In the entries below, find each line that contains the string "value" and copy those lines.

Records to process:
........
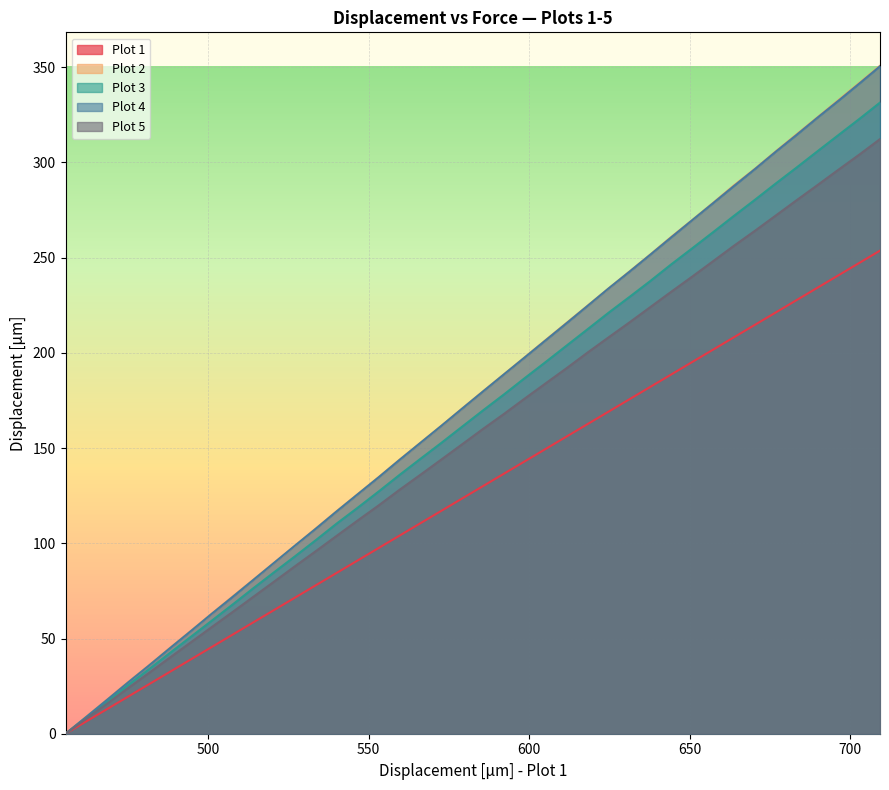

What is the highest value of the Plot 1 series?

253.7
........
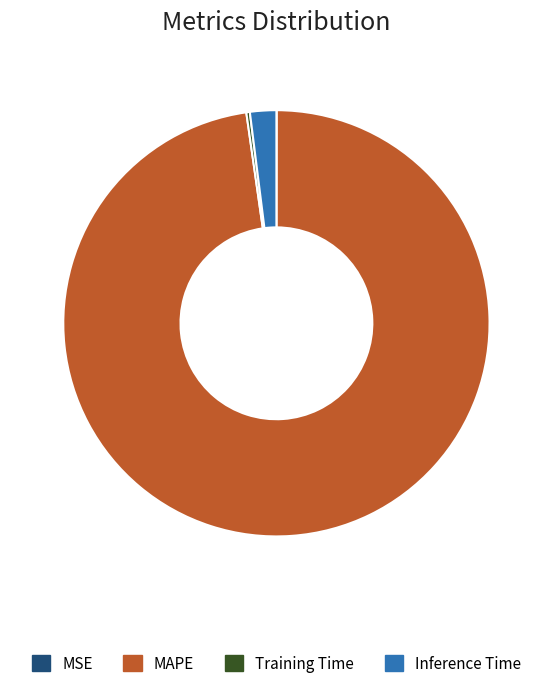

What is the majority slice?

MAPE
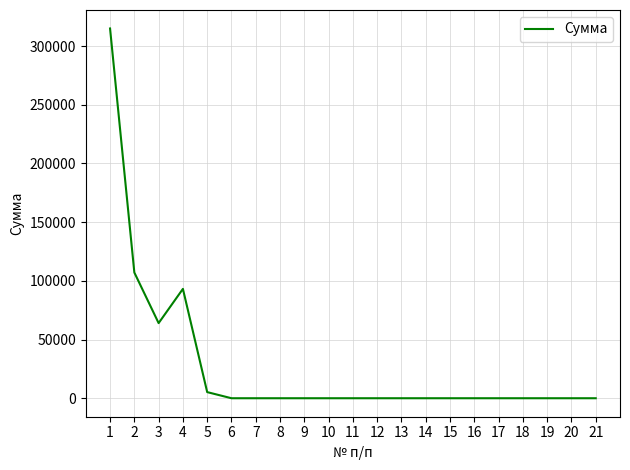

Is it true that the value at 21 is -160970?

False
........
Problem solution:
What is the highest value of the Plot 1 series?
Is it true that the value at 21 is -160970?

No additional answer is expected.